Alexander at Leidinger.net
Mon Sep 19 20:37:17 UTC 2011
On Mon, 19 Sep 2011 12:00:11 -0700 (PDT) Jason Usher
<jusher71 at yahoo.com> wrote:
> --- On Sat, 9/17/11, Daniel Kalchev <daniel at digsys.bg> wrote:
> > There is not single magnetic drive on the market that can
> > saturate SATA2 (300 Mbps), yet. Most can't match even SATA1
> > (150 MBps). You don't need that much dedicated bandwidth for
> > drives.
> > If you intend to have 48/96 SSDs, then that is another
> > story, but then I am doubtful a "PC" architecture can handle
> > that much data either.
> Hmmm... I understand this, but is there not any data that might
> transfer from multiple magnetic disks, simultaneously, at 6GB, that
> could periodically max out the card bandwidth ? As in, all drives in
> a 12 drive array perform an operation on their built-in cache
> simultaneously ?
A pragmatic advise: Do not put all drives into the the same vdev. Have
a look at the ZFS best practices guide for some words about how much
drives shall be in the same vdev.
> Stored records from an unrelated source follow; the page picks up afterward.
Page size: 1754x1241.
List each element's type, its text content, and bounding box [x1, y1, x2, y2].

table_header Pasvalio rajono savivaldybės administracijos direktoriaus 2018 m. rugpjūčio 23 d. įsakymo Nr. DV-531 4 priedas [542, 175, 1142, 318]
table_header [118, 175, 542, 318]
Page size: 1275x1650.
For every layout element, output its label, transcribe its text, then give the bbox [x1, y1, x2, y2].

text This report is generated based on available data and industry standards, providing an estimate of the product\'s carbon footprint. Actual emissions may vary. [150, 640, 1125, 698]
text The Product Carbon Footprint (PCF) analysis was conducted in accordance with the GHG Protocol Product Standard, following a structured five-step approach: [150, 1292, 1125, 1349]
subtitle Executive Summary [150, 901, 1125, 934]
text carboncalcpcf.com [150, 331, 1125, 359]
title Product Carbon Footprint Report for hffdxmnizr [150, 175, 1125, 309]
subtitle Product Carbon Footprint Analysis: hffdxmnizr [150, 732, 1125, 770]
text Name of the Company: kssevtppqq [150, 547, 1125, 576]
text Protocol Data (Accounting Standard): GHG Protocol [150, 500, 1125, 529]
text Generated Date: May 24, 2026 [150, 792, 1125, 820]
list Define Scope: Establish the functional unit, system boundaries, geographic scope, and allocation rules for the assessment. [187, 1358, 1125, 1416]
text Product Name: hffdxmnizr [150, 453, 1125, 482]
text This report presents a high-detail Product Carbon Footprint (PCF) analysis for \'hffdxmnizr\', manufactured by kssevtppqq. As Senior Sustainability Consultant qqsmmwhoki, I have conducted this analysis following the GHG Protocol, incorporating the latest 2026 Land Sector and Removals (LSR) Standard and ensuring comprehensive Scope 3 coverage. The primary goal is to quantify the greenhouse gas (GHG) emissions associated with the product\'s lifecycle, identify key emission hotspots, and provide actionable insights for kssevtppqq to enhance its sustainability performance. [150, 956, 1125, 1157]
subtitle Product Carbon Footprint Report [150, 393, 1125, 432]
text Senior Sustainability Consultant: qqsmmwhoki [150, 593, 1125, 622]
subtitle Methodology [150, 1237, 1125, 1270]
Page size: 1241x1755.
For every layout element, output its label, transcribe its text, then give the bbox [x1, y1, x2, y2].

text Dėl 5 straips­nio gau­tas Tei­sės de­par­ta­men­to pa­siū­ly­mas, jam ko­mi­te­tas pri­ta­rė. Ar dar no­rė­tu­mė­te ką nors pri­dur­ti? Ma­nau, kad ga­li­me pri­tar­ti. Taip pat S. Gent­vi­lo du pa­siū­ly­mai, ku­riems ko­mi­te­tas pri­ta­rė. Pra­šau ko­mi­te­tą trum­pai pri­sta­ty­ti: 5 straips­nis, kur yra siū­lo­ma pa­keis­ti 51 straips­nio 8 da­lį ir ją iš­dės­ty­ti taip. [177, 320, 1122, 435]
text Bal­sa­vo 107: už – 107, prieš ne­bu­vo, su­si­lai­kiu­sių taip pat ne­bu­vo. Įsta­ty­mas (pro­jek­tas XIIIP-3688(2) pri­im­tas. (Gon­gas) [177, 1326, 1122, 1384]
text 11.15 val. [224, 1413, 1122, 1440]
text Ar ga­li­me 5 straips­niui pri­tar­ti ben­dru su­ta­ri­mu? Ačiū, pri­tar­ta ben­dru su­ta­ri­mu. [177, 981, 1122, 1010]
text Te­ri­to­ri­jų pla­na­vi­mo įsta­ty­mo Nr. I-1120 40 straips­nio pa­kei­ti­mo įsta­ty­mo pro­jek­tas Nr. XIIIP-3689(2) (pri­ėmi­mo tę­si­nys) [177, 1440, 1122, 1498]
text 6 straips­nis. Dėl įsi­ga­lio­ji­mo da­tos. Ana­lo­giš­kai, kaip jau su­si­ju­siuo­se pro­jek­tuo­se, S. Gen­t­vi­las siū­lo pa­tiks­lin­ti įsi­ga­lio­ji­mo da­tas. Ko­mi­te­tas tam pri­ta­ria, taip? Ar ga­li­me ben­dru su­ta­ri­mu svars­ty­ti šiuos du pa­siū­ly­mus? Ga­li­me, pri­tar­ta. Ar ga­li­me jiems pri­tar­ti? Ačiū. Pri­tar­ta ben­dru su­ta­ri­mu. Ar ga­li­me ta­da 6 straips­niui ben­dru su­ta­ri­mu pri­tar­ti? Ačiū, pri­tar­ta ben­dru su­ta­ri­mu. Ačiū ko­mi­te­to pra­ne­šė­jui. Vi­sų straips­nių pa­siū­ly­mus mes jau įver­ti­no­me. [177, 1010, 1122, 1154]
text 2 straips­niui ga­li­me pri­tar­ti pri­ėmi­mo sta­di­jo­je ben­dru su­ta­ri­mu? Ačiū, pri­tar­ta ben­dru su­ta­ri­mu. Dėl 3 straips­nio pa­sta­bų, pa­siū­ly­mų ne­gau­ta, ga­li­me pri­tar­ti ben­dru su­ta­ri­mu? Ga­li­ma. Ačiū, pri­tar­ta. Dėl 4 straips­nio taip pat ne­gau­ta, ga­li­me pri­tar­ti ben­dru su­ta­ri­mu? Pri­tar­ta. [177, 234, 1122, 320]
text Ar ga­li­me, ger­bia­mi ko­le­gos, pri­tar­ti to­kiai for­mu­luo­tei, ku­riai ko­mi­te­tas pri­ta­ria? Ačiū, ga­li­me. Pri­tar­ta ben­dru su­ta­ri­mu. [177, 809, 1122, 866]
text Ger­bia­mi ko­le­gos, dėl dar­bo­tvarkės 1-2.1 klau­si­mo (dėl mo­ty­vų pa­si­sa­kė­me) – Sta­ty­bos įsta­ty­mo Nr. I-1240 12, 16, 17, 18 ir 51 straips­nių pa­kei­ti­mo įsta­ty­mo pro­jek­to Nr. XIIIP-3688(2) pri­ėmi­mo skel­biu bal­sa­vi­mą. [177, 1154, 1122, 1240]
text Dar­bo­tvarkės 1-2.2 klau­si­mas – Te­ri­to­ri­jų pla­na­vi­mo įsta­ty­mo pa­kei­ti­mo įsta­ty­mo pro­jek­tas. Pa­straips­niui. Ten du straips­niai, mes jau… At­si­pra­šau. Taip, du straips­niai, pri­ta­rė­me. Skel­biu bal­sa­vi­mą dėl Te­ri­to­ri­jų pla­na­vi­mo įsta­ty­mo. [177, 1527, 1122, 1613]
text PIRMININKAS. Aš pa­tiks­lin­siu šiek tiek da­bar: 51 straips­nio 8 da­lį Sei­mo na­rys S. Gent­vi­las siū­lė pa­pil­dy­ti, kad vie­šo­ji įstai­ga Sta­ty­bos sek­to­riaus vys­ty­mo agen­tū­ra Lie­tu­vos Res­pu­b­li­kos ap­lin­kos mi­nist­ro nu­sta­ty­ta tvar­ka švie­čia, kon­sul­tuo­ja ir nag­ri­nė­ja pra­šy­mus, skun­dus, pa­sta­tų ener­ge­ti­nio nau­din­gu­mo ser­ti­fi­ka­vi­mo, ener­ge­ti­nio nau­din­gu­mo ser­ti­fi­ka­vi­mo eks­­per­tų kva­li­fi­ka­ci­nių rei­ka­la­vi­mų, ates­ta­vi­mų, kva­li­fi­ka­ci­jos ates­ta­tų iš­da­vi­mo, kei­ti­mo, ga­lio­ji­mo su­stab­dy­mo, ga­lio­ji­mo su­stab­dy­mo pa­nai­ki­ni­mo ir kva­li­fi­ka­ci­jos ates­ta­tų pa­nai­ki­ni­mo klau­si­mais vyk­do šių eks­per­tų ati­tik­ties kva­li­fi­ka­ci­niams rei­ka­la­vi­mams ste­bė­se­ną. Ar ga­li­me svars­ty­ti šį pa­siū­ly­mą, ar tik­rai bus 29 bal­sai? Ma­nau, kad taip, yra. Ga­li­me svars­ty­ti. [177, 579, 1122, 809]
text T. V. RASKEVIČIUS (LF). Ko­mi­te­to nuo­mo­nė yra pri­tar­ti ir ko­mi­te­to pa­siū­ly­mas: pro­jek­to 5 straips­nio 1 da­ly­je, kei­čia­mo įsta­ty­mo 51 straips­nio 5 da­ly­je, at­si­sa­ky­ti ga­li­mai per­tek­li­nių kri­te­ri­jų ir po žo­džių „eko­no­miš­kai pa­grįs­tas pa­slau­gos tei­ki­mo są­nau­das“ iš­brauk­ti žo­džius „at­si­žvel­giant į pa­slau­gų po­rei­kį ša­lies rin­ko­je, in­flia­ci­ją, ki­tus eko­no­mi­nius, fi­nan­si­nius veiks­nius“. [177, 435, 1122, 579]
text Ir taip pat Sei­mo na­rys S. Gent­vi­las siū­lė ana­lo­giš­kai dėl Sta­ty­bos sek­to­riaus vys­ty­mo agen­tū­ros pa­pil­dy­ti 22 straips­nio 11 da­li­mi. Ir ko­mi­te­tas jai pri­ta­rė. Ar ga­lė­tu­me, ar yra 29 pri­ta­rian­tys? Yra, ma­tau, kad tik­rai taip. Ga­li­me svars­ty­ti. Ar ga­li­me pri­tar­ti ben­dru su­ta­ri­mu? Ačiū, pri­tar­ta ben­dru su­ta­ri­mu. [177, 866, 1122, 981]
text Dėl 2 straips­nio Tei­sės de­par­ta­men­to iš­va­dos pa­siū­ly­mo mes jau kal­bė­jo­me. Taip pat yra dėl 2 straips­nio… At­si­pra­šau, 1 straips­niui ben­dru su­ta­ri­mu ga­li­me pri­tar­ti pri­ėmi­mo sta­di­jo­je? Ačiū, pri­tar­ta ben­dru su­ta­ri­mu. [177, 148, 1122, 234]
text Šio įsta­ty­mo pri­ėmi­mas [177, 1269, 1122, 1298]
Concatenate several RAIDZx vdevs
instead. Play a little bit around on paper what works best for you.
With 8 controllers (assuming 6 ports each) you could do 6 raidz1
vdevs (one drive from each controller in the same raidz1) which are
concatenated to give you a pool of
ports*num_controller_minus_one*drivesize amount of storage. From each of
those 6 vdevs one drive (6 in total = number of raidz1 vdevs) or
one controller (number of controllers which can fail = the X in raidzX)
If you need speed, rely on RAM or L2ARC (assuming the data is read
often enough to be cached). If you need more speed, go with SSDs
instead of harddisks for the pool-drives (a L2ARC does not make
much sense then, except you invest in something significant faster
like a Fusion-board as already mentioned in the thread).
Optimizing for the theoretical case that all drives deliver everything
from the HD-cache is a waste of money because you are either in the
unlikely case that this really happens (go play in the lottery instead,
you may have more luck). If the access pattern is really that strange
that it happens often enough for you that such an optimization would
give a nice speed increase, invest the money in more RAM to have the
data in the ARC instead.
> > Memory is much more expensive than SSDs for L2ARC and if
> > your workload permits it (lots of repeated small reads),
> > larger L2ARC will help a lot. It will also help if you have
> > huge spool or if you enable dedup etc. Just populate as much
> > RAM as the server can handle and then add L2ARC
> > (read-optimized).
> That's interesting (the part about dedup being assisted by L2ARC) ...
> what about snapshots ? If we run 14 or 21 snapshots, what component
> is that stressing, and what structures would speed that up ?
A snapshot is a short write to the disks. I do not know if it is a sync-
or async-write. If you do not do a lot of snapshots per second or
minute (I hope the 14/21 values mean to take a snapshot per
(working-)hour), I would not worry about this.